Validity refers to whether or not your results are valid. This can be done by examining your variables
“VAlidity = VAriables”
Reliability refers to how consist your results are.
“REliability = REpetition”
What is "reliability" and how does it affect my results?
Reliability refers to the repeatability or reproducibility of measurements (Stallings & Gillmore, 1971). Reliable measurements are those that are similar in value over multiple experiments (conducted under similar conditions). Such data are consistent and stable (Elasy & Gaddy, 1998; Houser, 2009).
Reliability is the cornerstone of the scientific process. When publishing research, scientists must describe all relevant information about their experiments (materials, methods, and all analytical procedures) so that others may repeat them and confirm the reliability of the findings.
Some authors distinguish between two types of reliability measures - internal and external:
Internal reliability: the consistency of measurements within an experiment. Internal reliability is synonymous with precision
External reliability: the consistency of measurements over multiple, independent experiments. Thus, if data from two or more identical experiments are plotted on a graph, there should be a strong correlation between the data points.
In the natural sciences, reliability refers to external reliability.
What is "validity" and how does it affect my results?
The validity of an investigation refers to whether the procedures in it accurately measure what was intended to be measured (Eisenhart, 1968). It also describes the extent to which the findings of a study may be generalised or extrapolated to other situations. Thus, validity examines the ‘meaning’ or the ‘interpretation’ of the findings of an investigation (Streiner & Norman, 2006).
There are two aspects to experimental validity: internal and external.
Internal validity: whether the experimental procedures measure what the investigators set out to measure (Thatcher, 2010). For an experiment to be valid, it must satisfy the following criteria:
o The hypothesis is properly constructed (Elasy & Gaddy, 1998).
o All variables (dependent, independent and controlled) are identified. A well-designed experiment can establish the relationship between the dependent and independent variables because all other variables are controlled.
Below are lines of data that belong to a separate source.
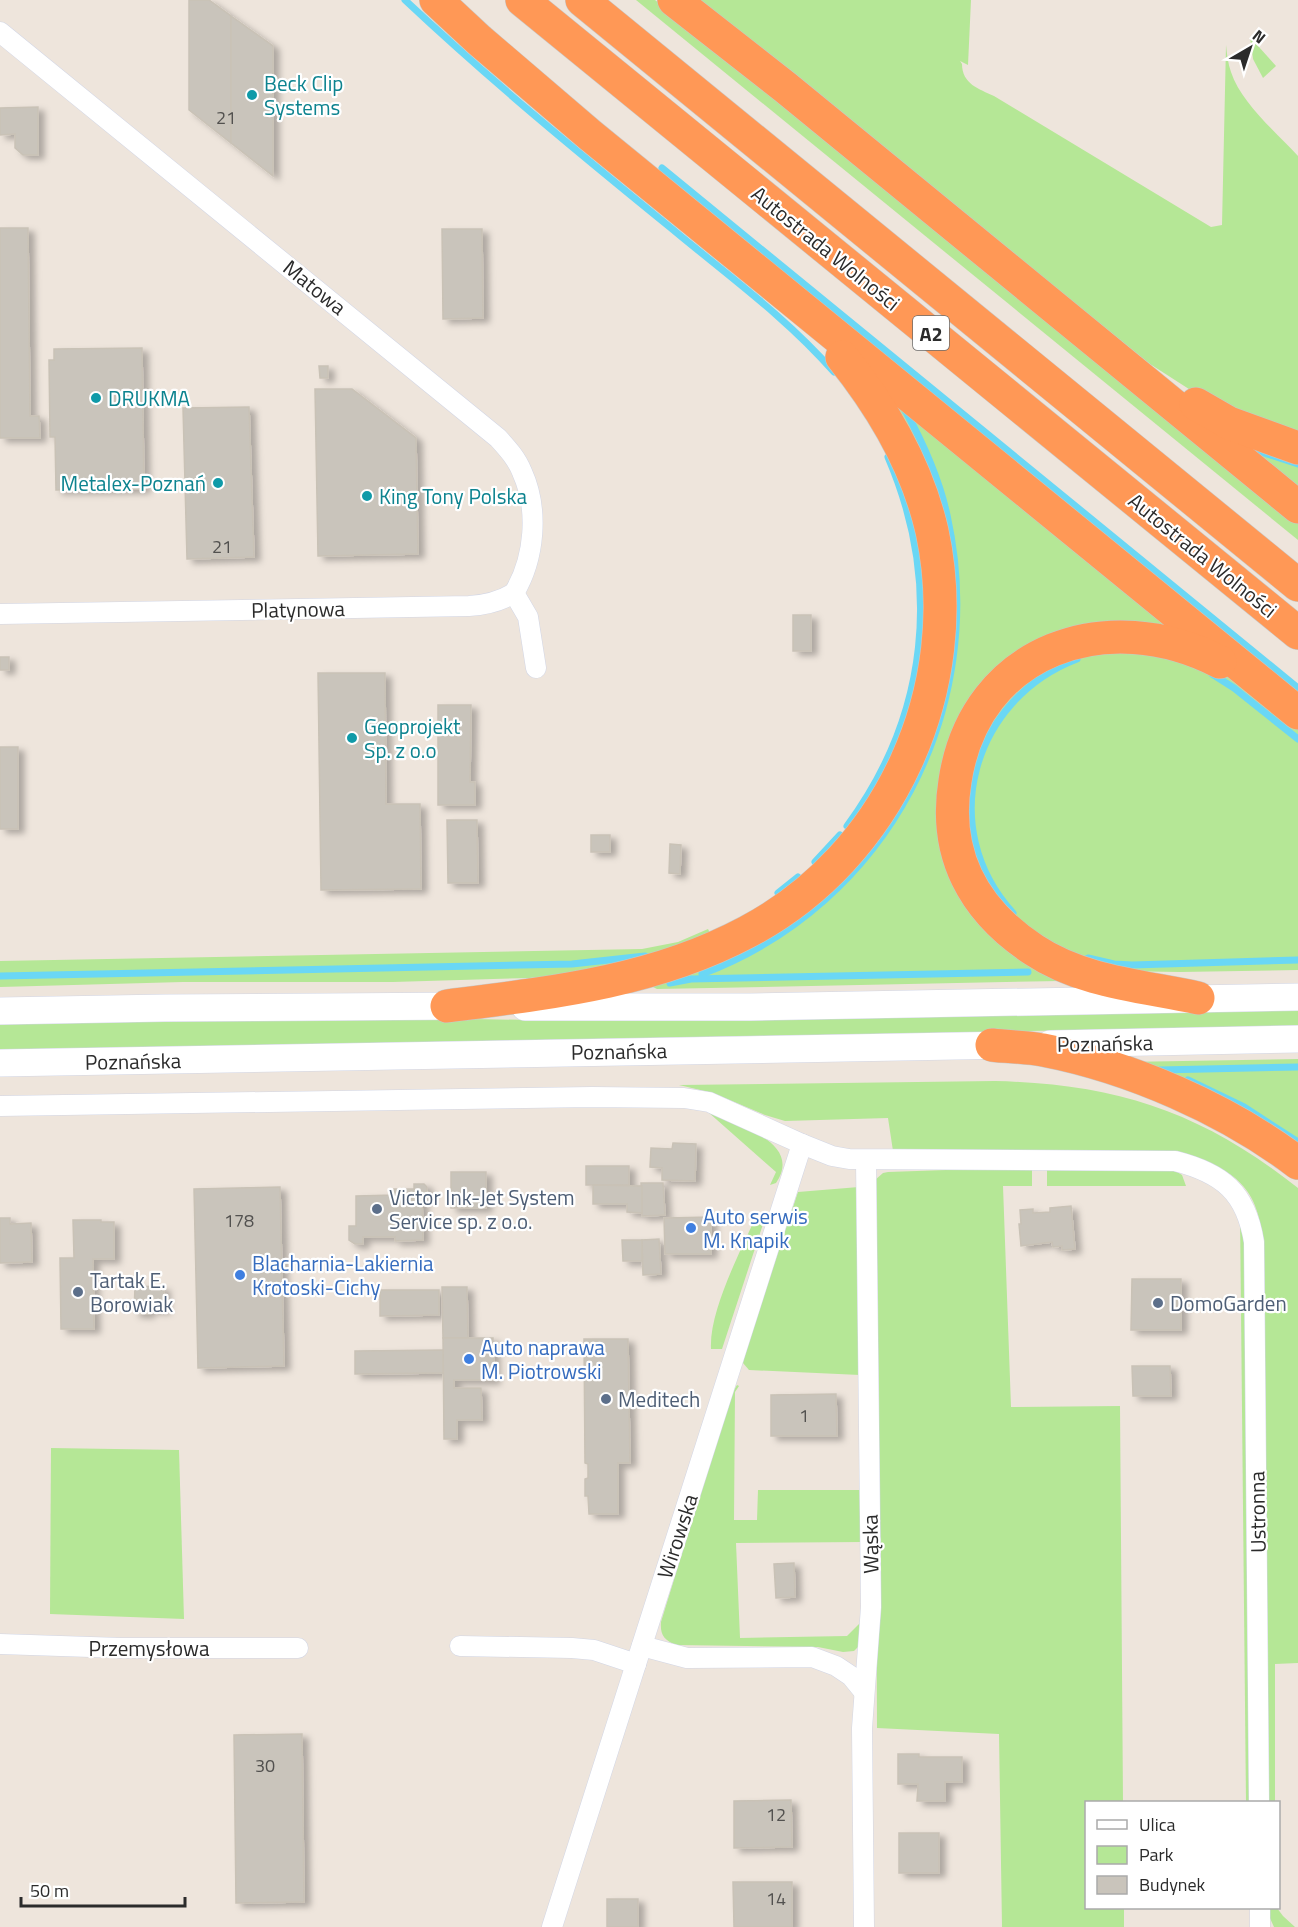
<svg xmlns="http://www.w3.org/2000/svg" width="1298" height="1927" font-family="'Titillium Web',sans-serif">
  <style>
    .green { fill: #b5e796 }
    .lines { fill: none; stroke-linecap: round; stroke-linejoin: round }
    .stream { stroke: #6ad7f5; stroke-width: 7 }
    .building { fill: #c9c4bb; stroke: #c9c2b6; stroke-width: 1.5; filter: url(#shadow) }
    .street-casing { stroke: #d2d6e5; stroke-width: 21 }
    .secondary-casing { stroke: #d2d6e5; stroke-width: 28 }
    .highway-casing { stroke: #c8c8c8; stroke-width: 34 }
    .street { stroke: #fff; stroke-width: 20 }
    .secondary { stroke: #fff; stroke-width: 27 }
    .highway { stroke: #ff9856; stroke-width: 33 }
    .culture-dot { fill: #0f9aa8; stroke: #fff; stroke-width: 2 }
    .service-dot { fill: #5c6f8a; stroke: #fff; stroke-width: 2 }
    .shop-dot { fill: #3f7fe0; stroke: #fff; stroke-width: 2 }
    .labels { text-anchor: middle; dominant-baseline: central; stroke-width: 4.5; stroke-linejoin: round; paint-order: stroke }
    .number-label { font-size: 18px; fill: #52514f }
    .shield { fill: #fff; stroke: #6b6b6b; stroke-width: 1.5 }
    .shield-label { font-size: 20px; font-weight: bold; fill: #2b2b2b }
    .culture-label { font-size: 21px; fill: #0d838f; stroke: #fff; text-anchor: start }
    .street-label { font-size: 21px; fill: #2b2b2b; stroke: #fff }
    .service-label { font-size: 21px; fill: #4e5e75; stroke: #fff; text-anchor: start }
    .shop-label { font-size: 21px; fill: #366cbe; stroke: #fff; text-anchor: start }
  </style>
  <defs>
    <filter id="shadow"><feDropShadow dx="6" dy="4" stdDeviation="3" flood-color="#0004"/></filter>
  </defs>
  <rect width="100%" height="100%" fill="#eee5dc"/>
  <g class="green">
    <polygon points="636,0 655,0 753,76 1298,521 1298,540"/>
    <path d="M698,0H971L968,65L960,61L962,64C962,84 979,89 994,96L1211,227L1222,225L1226,45C1227,54 1228,64 1231,72C1241,103 1277,133 1298,156V435L1192,391L1150,364Z"/>
    <polygon points="1250,37 1276,66 1263,78 1253,59"/>
    <polygon points="884,391 1164,625 1140,622 1005,669 947,846 1060,981 657,989 653,987 652,984 820,896 947,658"/>
    <polygon points="1225,434 1298,457 1298,496"/>
    <polygon points="1168,649 1235,680 1298,729 1298,970 1180,972 1114,971 1045,949 983,885 963,812 977,741 1020,683 1081,650"/>
    <polygon points="708,929 714,941 583,974 529,978 393,982 183,982 0,987 0,961 642,949 678,942"/>
    <polygon points="1298,1009 1298,1026 0,1050 0,1023 366,1017 530,1020"/>
    <polygon points="1298,1059 1298,1152 1124,1062"/>
    <path d="M995,1081C1117,1084 1202,1112 1298,1188V1663L1275,1664V1802H1267L1263,1244C1259,1187 1235,1170 1184,1154L893,1151L888,1118L785,1121L765,1115L713,1093L679,1085Z"/>
    <path d="M708,1112C735,1124 804,1142 776,1183L770,1185L776,1172Z"/>
    <polygon points="1032,1167 1032,1186 1003,1186 1011,1407 1120,1406 1123,1802 1086,1802 1086,1908 1124,1908 1124,1927 1002,1927 999,1734 877,1728 875,1180 883,1173 888,1172"/>
    <polygon points="1047,1168 1174,1170 1182,1175 1186,1186 1047,1186"/>
    <polygon points="859,1187 860,1375 749,1370 743,1363 744,1355 798,1192"/>
    <polygon points="1240,1213 1245,1229 1251,1802 1246,1802"/>
    <path d="M754,1221H764L722,1349H711C709,1312 739,1254 754,1221Z"/>
    <path d="M737,1385L739,1386L735,1392L734,1520H757L758,1490H862L863,1542L736,1543L740,1638L847,1636L866,1617L858,1647L854,1651L843,1652L818,1647L676,1645C664,1640 660,1635 661,1622L730,1397Z"/>
    <polygon points="51,1448 179,1450 184,1619 50,1614"/>
    <polygon points="1268,1908 1277,1908 1283,1916 1295,1927 1274,1927 1269,1916"/>
  </g>
  <g class="lines">
    <g class="stream">
      <path d="M405,0C490,80 580,154 671,228C726,274 786,317 834,372"/>
      <polyline points="662,168 1298,688"/>
      <polyline points="1252,449 1298,464"/>
      <polyline points="1212,674 1234,688 1298,739"/>
      <path d="M847,826C929,715 942,583 888,457"/>
      <polyline points="815,862 840,835"/>
      <polyline points="778,893 798,877"/>
      <path d="M1013,913C935,828 972,699 1077,659"/>
      <polyline points="1088,958 1114,964 1132,965 1298,960"/>
      <path d="M702,974C888,904 990,708 947,515C939,478 923,443 905,410"/>
      <polyline points="0,976 572,964 645,956"/>
      <polyline points="670,983 691,979 1028,972"/>
      <polyline points="1160,1070 1298,1067"/>
      <polyline points="1188,1080 1244,1107 1298,1142"/>
    </g>
  </g>
  <g class="building">
    <polygon points="189,0 209,0 231,16 231,143 189,110"/>
    <polygon points="231,16 273,46 273,176 231,143"/>
    <polygon points="38,107 38,155 23,155 15,148 15,134 0,135 0,108"/>
    <polygon points="0,228 28,228 30,416 39,416 40,438 0,438"/>
    <polygon points="442,229 482,229 483,318 443,319"/>
    <polygon points="142,348 144,489 56,490 55,437 50,437 49,360 54,360 54,349"/>
    <polygon points="319,366 328,366 328,378 320,378"/>
    <polygon points="315,389 352,389 416,438 418,554 318,556"/>
    <polygon points="249,407 254,557 187,559 183,408"/>
    <rect x="793" y="615" width="18" height="36"/>
    <rect x="0" y="657" width="9" height="13"/>
    <polygon points="318,673 385,673 386,804 420,804 421,889 321,890"/>
    <polygon points="438,705 471,705 470,782 475,782 475,805 438,805"/>
    <rect x="0" y="747" width="18" height="82"/>
    <polygon points="447,820 477,820 478,883 448,883"/>
    <rect x="591" y="835" width="19" height="17"/>
    <polygon points="670,844 681,845 680,874 669,873"/>
    <polygon points="673,1143 696,1144 695,1181 662,1180 662,1168 650,1167 651,1148 672,1149"/>
    <rect x="586" y="1166" width="43" height="19"/>
    <rect x="451" y="1172" width="35" height="36"/>
    <polygon points="641,1183 663,1183 665,1215 642,1216"/>
    <polygon points="414,1184 424,1184 427,1187 427,1197 422,1197 423,1240 395,1241 395,1237 363,1237 363,1244 355,1244 349,1240 349,1226 356,1226 356,1196 394,1195 394,1189 414,1189"/>
    <polygon points="593,1185 642,1186 642,1213 627,1212 627,1204 593,1204"/>
    <polygon points="280,1187 284,1366 198,1368 194,1189"/>
    <polygon points="1071,1206 1075,1249 1062,1250 1062,1246 1053,1247 1052,1242 1021,1246 1019,1224 1021,1224 1020,1210 1033,1209 1033,1213 1050,1212 1050,1208"/>
    <polygon points="711,1217 711,1254 665,1254 664,1218"/>
    <polygon points="0,1218 10,1218 10,1224 31,1223 32,1262 0,1263"/>
    <polygon points="73,1220 101,1220 101,1222 114,1222 114,1259 93,1259 94,1329 61,1329 60,1258 74,1258"/>
    <polygon points="659,1239 661,1274 643,1275 642,1240"/>
    <polygon points="622,1240 642,1240 642,1261 623,1261"/>
    <polygon points="1132,1279 1181,1279 1181,1330 1131,1330"/>
    <polygon points="135,1286 164,1287 164,1310 148,1309 148,1314 134,1313"/>
    <polygon points="442,1287 467,1287 468,1338 443,1338"/>
    <polygon points="380,1290 439,1290 439,1315 380,1316"/>
    <polygon points="443,1338 493,1338 494,1380 454,1380 454,1388 481,1388 482,1420 457,1420 457,1439 444,1439"/>
    <polygon points="584,1339 628,1339 630,1463 618,1463 618,1514 589,1514 588,1496 585,1496 585,1479 588,1478 588,1464 585,1463"/>
    <polygon points="443,1350 443,1373 355,1374 355,1351"/>
    <polygon points="1132,1366 1170,1366 1171,1396 1133,1396"/>
    <polygon points="836,1394 837,1436 771,1436 771,1395"/>
    <polygon points="794,1563 795,1597 776,1598 774,1564"/>
    <polygon points="302,1734 304,1902 236,1903 234,1735"/>
    <polygon points="898,1754 919,1754 919,1757 962,1757 962,1782 945,1782 945,1801 917,1801 918,1784 898,1784"/>
    <polygon points="791,1800 792,1847 734,1848 734,1801"/>
    <rect x="899" y="1833" width="40" height="40"/>
    <polygon points="733,1882 792,1882 792,1927 734,1927"/>
    <rect x="607" y="1899" width="31" height="28"/>
  </g>
  <g class="lines">
    <defs>
      <g id="street">
        <path d="M0,32L498,438C508,449 517,459 522,472C539,509 535,558 514,593"/>
        <path d="M0,614L469,606C486,605 499,602 514,593L528,617L536,668"/>
        <path d="M0,1106L592,1097L684,1098L709,1102L802,1144L832,1156L849,1159L1175,1161C1222,1173 1246,1192 1254,1242L1259,1802"/>
        <polyline points="0,1644 121,1648 298,1648"/>
        <polyline points="460,1646 572,1648 594,1650 636,1664"/>
        <polyline points="642,1646 687,1658 812,1657 836,1666 851,1676 864,1692"/>
        <polyline points="1260,1908 1260,1927"/>
        <polyline points="552,1927 802,1144"/>
        <polyline points="864,1927 862,1728 871,1607 866,1160"/>
      </g>
      <g id="secondary">
        <polyline points="525,1007 750,1007 1298,997"/>
        <polyline points="0,1011 165,1008 466,1006"/>
        <polyline points="1050,1044 1298,1039"/>
        <polyline points="0,1063 1012,1045"/>
      </g>
      <g id="highway">
        <polyline points="436,0 479,40 590,135 1298,713"/>
        <polyline points="522,0 1298,633"/>
        <polyline points="582,0 1298,585"/>
        <polyline points="674,0 785,87 1298,507"/>
        <polyline points="1196,404 1229,423 1298,448"/>
        <path d="M1198,998C1143,986 1082,982 1034,950C973,910 943,854 955,781C975,648 1108,604 1220,662"/>
        <path d="M447,1006C550,993 653,982 747,932C890,857 966,688 932,531C917,466 883,408 842,357"/>
        <path d="M992,1045C1009,1047 1027,1047 1043,1050C1131,1067 1227,1109 1298,1163"/>
      </g>
    </defs>
    <use href="#street" class="street-casing"/>
    <use href="#secondary" class="secondary-casing"/>
    <use href="#highway" class="highway-casing"/>
    <use href="#street" class="street"/>
    <use href="#secondary" class="secondary"/>
    <use href="#highway" class="highway"/>
  </g>
  <g class="culture-dot">
    <circle cx="252" cy="95" r="6"/>
    <circle cx="96" cy="398" r="6"/>
    <circle cx="218" cy="483" r="6"/>
    <circle cx="367" cy="496" r="6"/>
    <circle cx="352" cy="738" r="6"/>
  </g>
  <g class="service-dot">
    <circle cx="377" cy="1209" r="6"/>
    <circle cx="78" cy="1292" r="6"/>
    <circle cx="1158" cy="1303" r="6"/>
    <circle cx="606" cy="1399" r="6"/>
  </g>
  <g class="shop-dot">
    <circle cx="691" cy="1228" r="6"/>
    <circle cx="240" cy="1275" r="6"/>
    <circle cx="469" cy="1359" r="6"/>
  </g>
  <g class="labels">
    <g class="number-label">
      <text x="226" y="117">21</text>
      <text x="222" y="546">21</text>
      <text x="239" y="1220">178</text>
      <text x="804" y="1415">1</text>
      <text x="265" y="1765">30</text>
      <text x="776" y="1814">12</text>
      <text x="776" y="1898">14</text>
    </g>
    <rect class="shield" x="913" y="316" width="36" height="34" rx="4.5"/>
    <g class="shield-label">
      <text x="931" y="333">A2</text>
    </g>
    <g class="culture-label">
      <text x="264" y="83">Beck Clip<tspan x="264" dy="24">Systems</tspan></text>
      <text x="108" y="398">DRUKMA</text>
      <text x="206" y="483" text-anchor="end">Metalex-Poznań</text>
      <text x="379" y="496">King Tony Polska</text>
      <text x="364" y="726">Geoprojekt<tspan x="364" dy="24">Sp. z o.o</tspan></text>
    </g>
    <g class="street-label">
      <text transform="translate(826 248) rotate(39)">Autostrada Wolności</text>
      <text transform="translate(315 287) rotate(39)">Matowa</text>
      <text transform="translate(1203 555) rotate(39)">Autostrada Wolności</text>
      <text transform="translate(298 609) rotate(-1)">Platynowa</text>
      <text transform="translate(1105 1043) rotate(-1)">Poznańska</text>
      <text transform="translate(619 1051) rotate(-1)">Poznańska</text>
      <text transform="translate(133 1061) rotate(-1)">Poznańska</text>
      <text transform="translate(1257 1512) rotate(-91)">Ustronna</text>
      <text transform="translate(677 1536) rotate(-72)">Wirowska</text>
      <text transform="translate(870 1544) rotate(-91)">Wąska</text>
      <text x="149" y="1648">Przemysłowa</text>
    </g>
    <g class="service-label">
      <text x="389" y="1197">Victor Ink-Jet System<tspan x="389" dy="24">Service sp. z o.o.</tspan></text>
      <text x="90" y="1280">Tartak E.<tspan x="90" dy="24">Borowiak</tspan></text>
      <text x="1170" y="1303">DomoGarden</text>
      <text x="618" y="1399">Meditech</text>
    </g>
    <g class="shop-label">
      <text x="703" y="1216">Auto serwis<tspan x="703" dy="24">M. Knapik</tspan></text>
      <text x="252" y="1263">Blacharnia-Lakiernia<tspan x="252" dy="24">Krotoski-Cichy</tspan></text>
      <text x="481" y="1347">Auto naprawa<tspan x="481" dy="24">M. Piotrowski</tspan></text>
    </g>
  </g>
  <rect x="1085" y="1801" width="195" height="108" fill="#ffffff" stroke="#aaaaaa" stroke-width="1.5"/>
  <rect x="1097" y="1820" width="30" height="9" fill="#ffffff" stroke="#aaaaaa" stroke-width="1.5"/>
  <text x="1139" y="1831" font-size="18" fill="#2b2b2b">Ulica</text>
  <rect x="1097" y="1846" width="30" height="18" fill="#b5e796" stroke="#aaaaaa" stroke-width="1.5"/>
  <text x="1139" y="1861" font-size="18" fill="#2b2b2b">Park</text>
  <rect x="1097" y="1876" width="30" height="18" fill="#c9c4bb" stroke="#aaaaaa" stroke-width="1.5"/>
  <text x="1139" y="1891" font-size="18" fill="#2b2b2b">Budynek</text>
  <g transform="translate(1250 48) rotate(39)" stroke="#ffffff" stroke-width="4.5" paint-order="stroke">
  <path d="M0-4.5L10 22L0 15L-10 22Z" fill="#2b2b2b"/>
  <text y="-9" font-size="16" font-weight="bold" text-anchor="middle" fill="#2b2b2b">N</text>
  </g>
  <path d="M21 1897v9h164v-9" fill="none" stroke="#2b2b2b" stroke-width="3"/>
  <text x="30" y="1897" font-size="18" fill="#2b2b2b" stroke="#ffffff" stroke-width="4.5" paint-order="stroke">50 m</text>
</svg>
o Systematic and random errors are minimised or eliminated.
o The experimental procedure incorporates steps to repeat measurements.
o The correct instruments or procedures are used in an experiment so that the measurements are relevant
o Where grouping is involved, investigators randomly allocates samples to the different groups.
o The findings of the investigation stem from the independent variable. In other words, there are no other plausible reasons for those results.
o All analytical tools used for the analyses of data, including data manipulation, must be relevant and appropriate for the data types generated in the investigation.
o All underlying assumptions must be carefully evaluated, including the settings in the software used for data analyses.
External validity - the results of an investigation can be generalised or extrapolated beyond the immediate study. To accomplish this, the researcher must:
o Address all the criteria described for internal validity.
o Ensure that the samples used in the investigation are representative of the wider population.
Experimental outcomes that are internally valid allow researchers to establish causation (see below) – that is, establish the cause-and-effect relationship between the independent and dependent variables. Externally valid results allow researchers to predict future outcomes and extrapolate current findings to new conditions.